[[ Available data open ]]

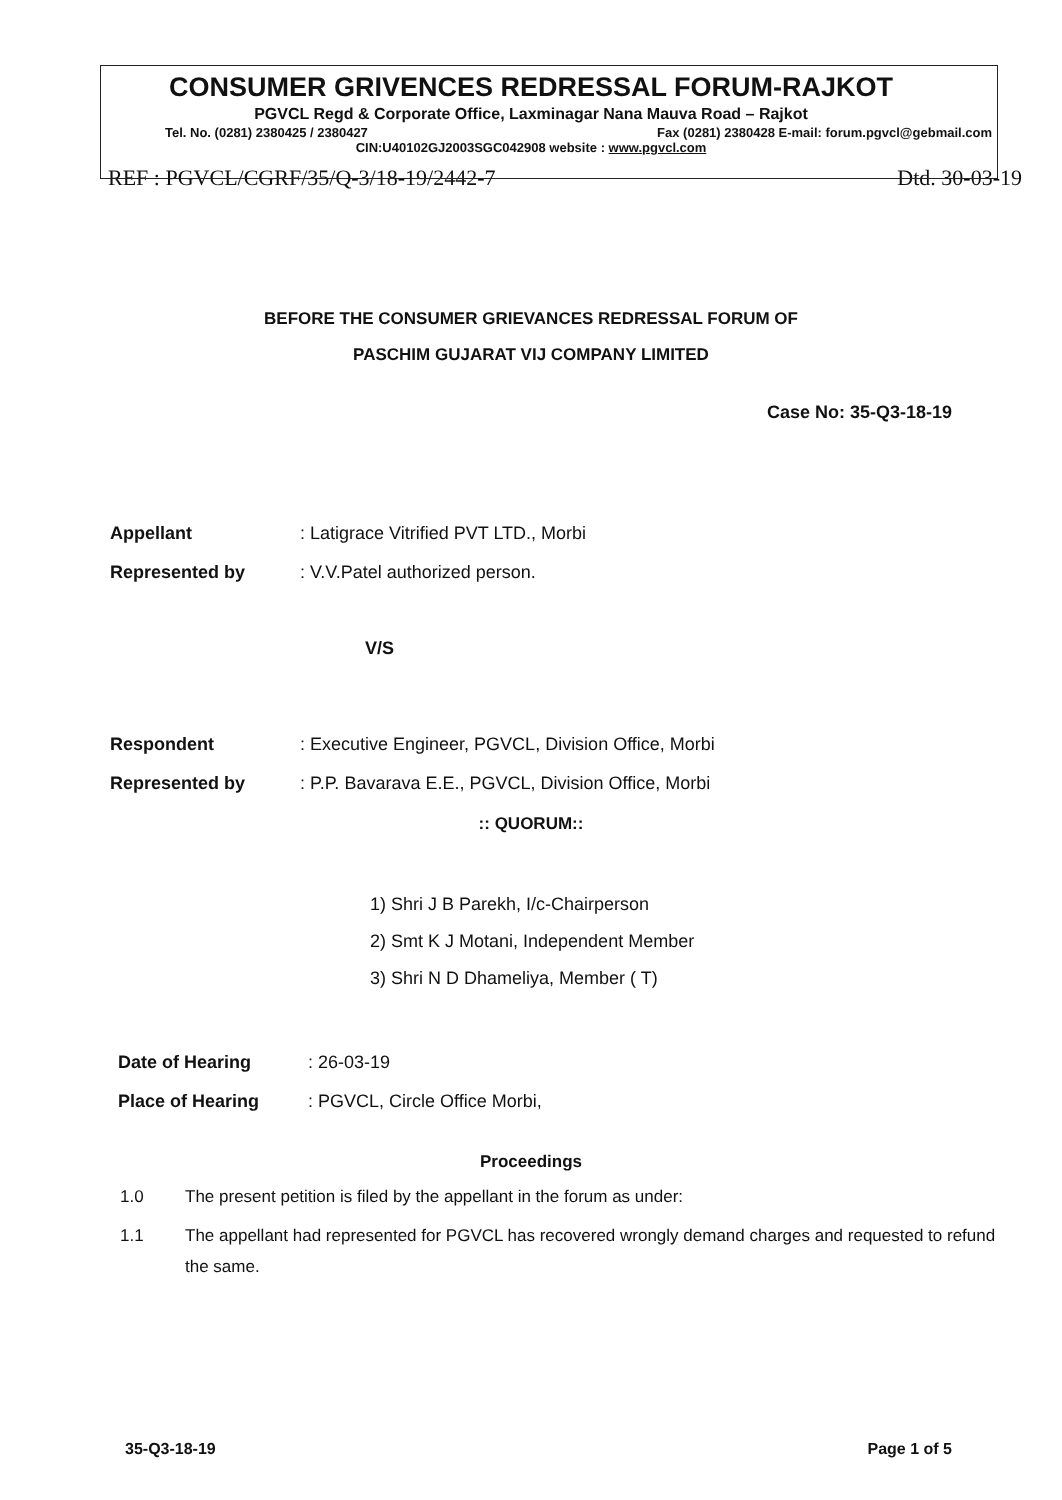CONSUMER GRIVENCES REDRESSAL FORUM-RAJKOT
PGVCL Regd & Corporate Office, Laxminagar Nana Mauva Road – Rajkot
Tel. No. (0281) 2380425 / 2380427 Fax (0281) 2380428 E-mail: forum.pgvcl@gebmail.com
CIN:U40102GJ2003SGC042908 website : www.pgvcl.com
REF : PGVCL/CGRF/35/Q-3/18-19/2442-7 Dtd. 30-03-19
BEFORE THE CONSUMER GRIEVANCES REDRESSAL FORUM OF
PASCHIM GUJARAT VIJ COMPANY LIMITED
Case No: 35-Q3-18-19
Appellant: Latigrace Vitrified PVT LTD., Morbi
Represented by: V.V.Patel authorized person.
V/S
Respondent: Executive Engineer, PGVCL, Division Office, Morbi
Represented by: P.P. Bavarava E.E., PGVCL, Division Office, Morbi
:: QUORUM::
1) Shri J B Parekh, I/c-Chairperson
2) Smt K J Motani, Independent Member
3) Shri N D Dhameliya, Member ( T)
Date of Hearing: 26-03-19
Place of Hearing: PGVCL, Circle Office Morbi,
Proceedings
1.0 The present petition is filed by the appellant in the forum as under:
1.1 The appellant had represented for PGVCL has recovered wrongly demand charges and requested to refund the same.
35-Q3-18-19 Page 1 of 5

[[ Available data closed ]]

# Your instructions
Copy nothing except the lines from the one holding "Proceedings" through the last line of the data above, and return them exactly.

# Exercise solution
Proceedings
1.0 The present petition is filed by the appellant in the forum as under:
1.1 The appellant had represented for PGVCL has recovered wrongly demand charges and requested to refund the same.
35-Q3-18-19 Page 1 of 5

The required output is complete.